2009 Beach to Battleship Race Report
The Battle(ship) is won! (Part 1)
B2B Take 1 —
After nearly two decades of competing in adaptive sports, you’d think there really wouldn’t be much left for me to try. But life has a funny way of directing certain types of people (OK, I’m talking about me) toward new and difficult challenges. In late 2007, as my fortieth birthday appeared on the horizon and I was refocusing my energy on making 2008 a successful, positive and enjoyable year, a full page ad for the inaugural Beach to Battleship Full and Half Ironman Triathlon jumped from the pages of Triathlete magazine and caught my eye.

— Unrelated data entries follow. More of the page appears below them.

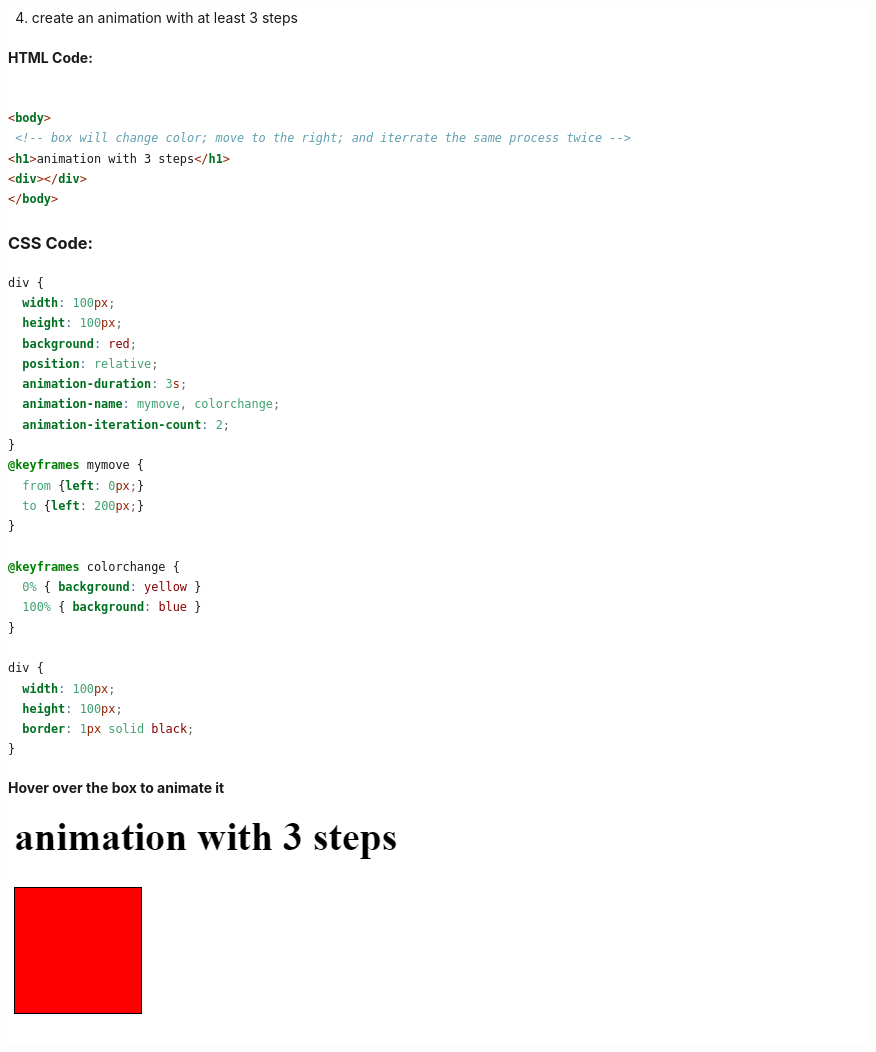 4. create an animation with at least 3 steps


#### HTML Code:
``` html

<body>
 <!-- box will change color; move to the right; and iterrate the same process twice -->
<h1>animation with 3 steps</h1>
<div></div>
</body>

```


### CSS Code:

``` css
div {
  width: 100px;
  height: 100px;
  background: red;
  position: relative;
  animation-duration: 3s;	
  animation-name: mymove, colorchange;
  animation-iteration-count: 2;
}
@keyframes mymove {
  from {left: 0px;}
  to {left: 200px;}
}

@keyframes colorchange {
  0% { background: yellow }
  100% { background: blue }
}

div {
  width: 100px;
  height: 100px;
  border: 1px solid black;
}

```

#### Hover over the box to animate it

![Desktop size display](./images/red_box.png)
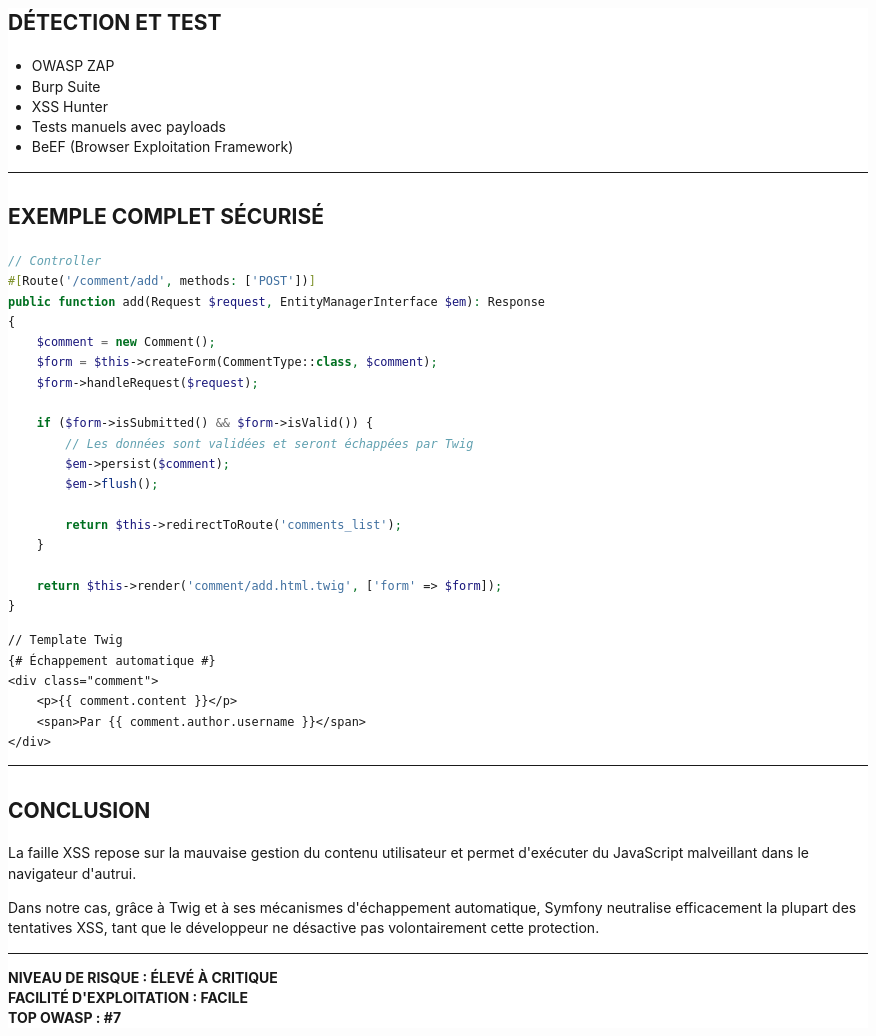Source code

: 
## DÉTECTION ET TEST

- OWASP ZAP
- Burp Suite
- XSS Hunter
- Tests manuels avec payloads
- BeEF (Browser Exploitation Framework)

---

## EXEMPLE COMPLET SÉCURISÉ

```php
// Controller
#[Route('/comment/add', methods: ['POST'])]
public function add(Request $request, EntityManagerInterface $em): Response
{
    $comment = new Comment();
    $form = $this->createForm(CommentType::class, $comment);
    $form->handleRequest($request);
    
    if ($form->isSubmitted() && $form->isValid()) {
        // Les données sont validées et seront échappées par Twig
        $em->persist($comment);
        $em->flush();
        
        return $this->redirectToRoute('comments_list');
    }
    
    return $this->render('comment/add.html.twig', ['form' => $form]);
}
```

```twig
// Template Twig
{# Échappement automatique #}
<div class="comment">
    <p>{{ comment.content }}</p>
    <span>Par {{ comment.author.username }}</span>
</div>
```

---

## CONCLUSION

La faille XSS repose sur la mauvaise gestion du contenu utilisateur et permet d'exécuter du 
JavaScript malveillant dans le navigateur d'autrui.

Dans notre cas, grâce à Twig et à ses mécanismes d'échappement automatique, Symfony neutralise 
efficacement la plupart des tentatives XSS, tant que le développeur ne désactive pas volontairement 
cette protection.

---

**NIVEAU DE RISQUE : ÉLEVÉ À CRITIQUE**  
**FACILITÉ D'EXPLOITATION : FACILE**  
**TOP OWASP : #7**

The race appealed to me for many reasons. It was going to be staged in Wilmington, NC, and I jump at any chance I get to head to Wilmington and Wrightsville Beach. The course seemed friendly to a physically challenged athlete like me. And did I mention I like challenges? Enough said.
Believe it or not, the date of the event had a unique meaning to me, too. If my calculations were correct, and memory served me, I realized that I would be completing the swim segment of the race at just about the same minute that I broke my neck. That thought, in itself, seemed like hook enough to get me to register. I thought exiting the Atlantic Ocean after swimming over a mile would be far better than how I did it (i.e., on a stretcher) 18 years earlier. So I tore out the page, stuck in on the fridge for motivation and began counting the days until registration opened.
I set my sights on completing the half ironman. To put it in perspective, a half ironman (or half iron distance triathlon depending on what you call it) consists of a 1.2 mile swim followed by a 56 mile bike and a 13.1 mile run. The clock starts when you enter the water and it ends when you cross the finish line. There are no breaks, no timeouts and no halftime. If you want to stop for a breather, the clock keeps running. And if you need to take a bathroom break, you guessed it, that time is included, too.
Triathlon is a relatively new sport for the disabled and there really aren’t too many athletes who compete in all three disciplines. Many adaptive athletes compete on relay teams and swim, bike or run but few compete in all three legs. In fact, I know of only about two dozen wheelchair athletes in the world who race this distance (and longer). And to my knowledge, no man or woman with my level or injury – anywhere – had ever completed a half ironman. It sounded like a perfect challenge for a guy like me.
An interesting thing happened before the 2008 race that kept me from achieving my goal. I got sick – really sick – and missed the start. You see, in the months leading up to race day, I knew I had an illness that required antibiotics (plus rest and relaxation) but instead of knocking it out and getting healthy, I chose to put off treatment until after the race. I hardheadedly stuck to a very strict and intense training schedule, balanced a busy work schedule, pushed hard and traveled a lot. I even made the bad decision to fly to Arizona and back (on the redeye nonetheless) the week of the race when I should have been resting and tapering. Long story short, Sarah and I weren’t in Wilmington in 2008 for more than a few hours before I got so sick that the ER rolled out the red carpet. To end this chapter, let’s just say New Hanover Regional Medical Center, a race sponsor, got their money’s worth from this guy, and I wound up watching the athletes race from the wrong side of a window.
I left Wilmington in 2008 with some unfinished business.